The Committee proposed that any such extension would be temporary and undertook to review its operation if implemented by the House. The Government responded to the report in October and tabled a motion to implement a pilot, which was agreed to by the House later that month. The pilot came into effect on 17 October and is set to last until 30 April. The House instructed the Committee to review the operation of the pilot by 17 March. This report concludes the Committee’s review.

In its report, The Committee concludes that the proxy voting pilot has been a success and that the extension of eligibility should be made on a permanent basis, subject to certain amendments being made to the scheme issued by the Speaker.

The report

In January, The Committee invited Members who had held a proxy vote under either the permanent element of Standing Order No. 39A (‘parental’ proxies) or the temporary element extending eligibility to serious long-term illness or injury to comment on their experience. On 22 February, The Committee extended this invitation to all Members. The Committee received thirteen responses, which were supportive of the availability of proxy voting for serious long-term illness and injury.

The Committee’s findings

The extension of eligibility for proxy voting to Members with a serious, long-term illness or injury has enabled several Members to vote who otherwise wouldn’t have been able to do so. The Committee therefore recommends that the House extends eligibility for a proxy vote to include serious long-term illness and injury on an ongoing basis.

As part of its review, the Committee also considered what changes the House may wish to make to proxy voting if illness and injury proxies are to become a permanent feature alongside

parental proxies. The report sets out in full the Committee’s views.

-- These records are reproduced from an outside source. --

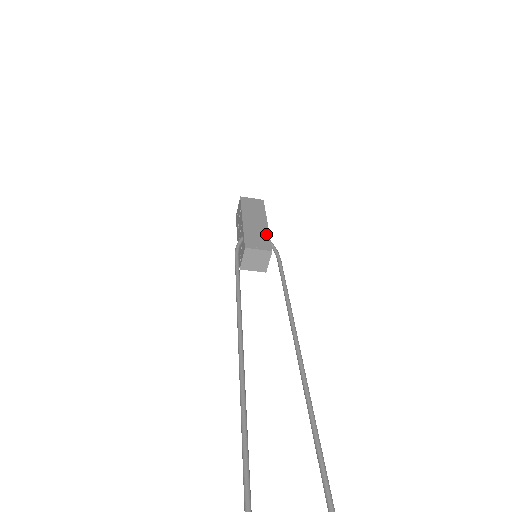
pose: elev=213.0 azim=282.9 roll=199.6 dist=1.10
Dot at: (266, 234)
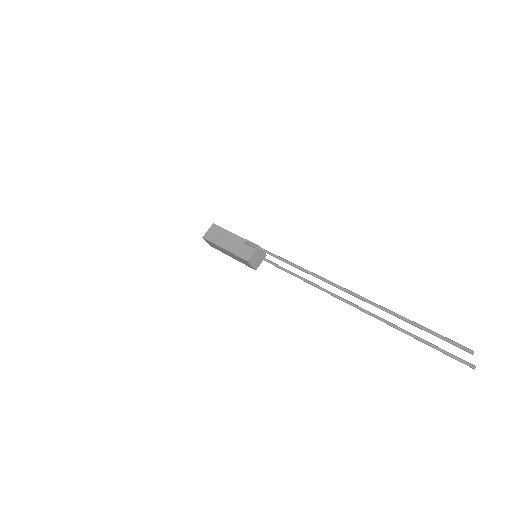
Dot at: occluded
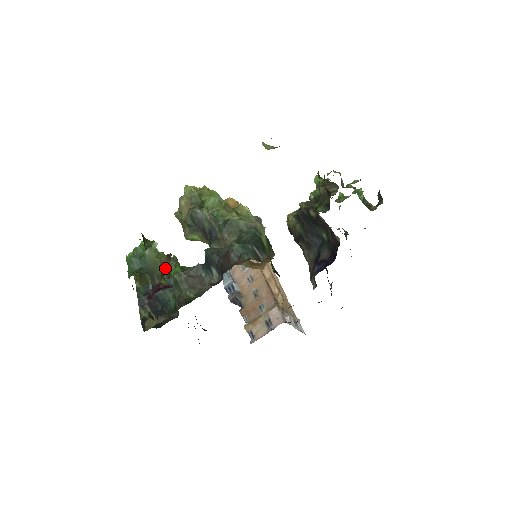
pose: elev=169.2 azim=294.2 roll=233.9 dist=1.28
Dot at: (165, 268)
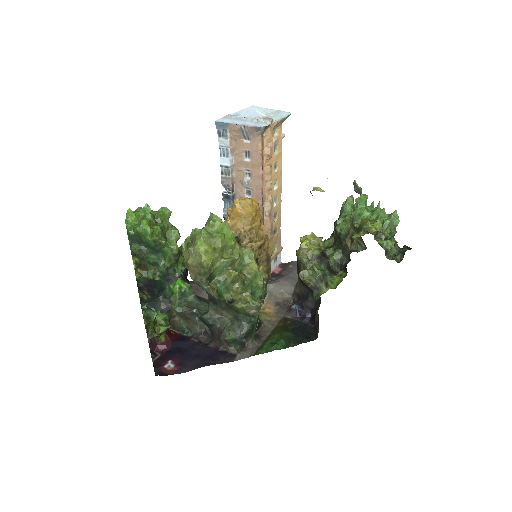
Dot at: occluded
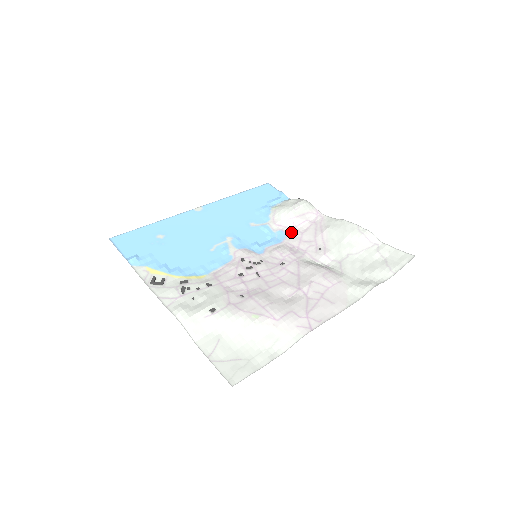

In light of the report, it is now for the Government to table motions on the issue of proxy voting, and provide time for debates and votes on the Committee’s findings in the Chamber. In doing so, the House as a whole can deliberate on whether the proxy voting pilot arrangements should be made permanent.

Chair's comment

The Procedure Committee Chair, the Rt Hon Karen Bradley MP, said: 

“As a Committee, we are pleased that the pilot has been a success and enabled Members to discharge their duties, despite having personal circumstances that would previously have prevented them from voting in the House.  

“Our report suggests that the permanent introduction of proxy votes would certainly continue to support Members with serious, long-term illness or injury in the long run.

Our report also notes that the House must be careful to safeguard the use of proxies to ensure that if implemented fully, the system is not abused.

“Now that our review of proxy voting is complete, we are calling on the Government to schedule a debate in the coming weeks to give the House a chance to debate our report, and specifically to consider the extension of eligibility for proxy voting”.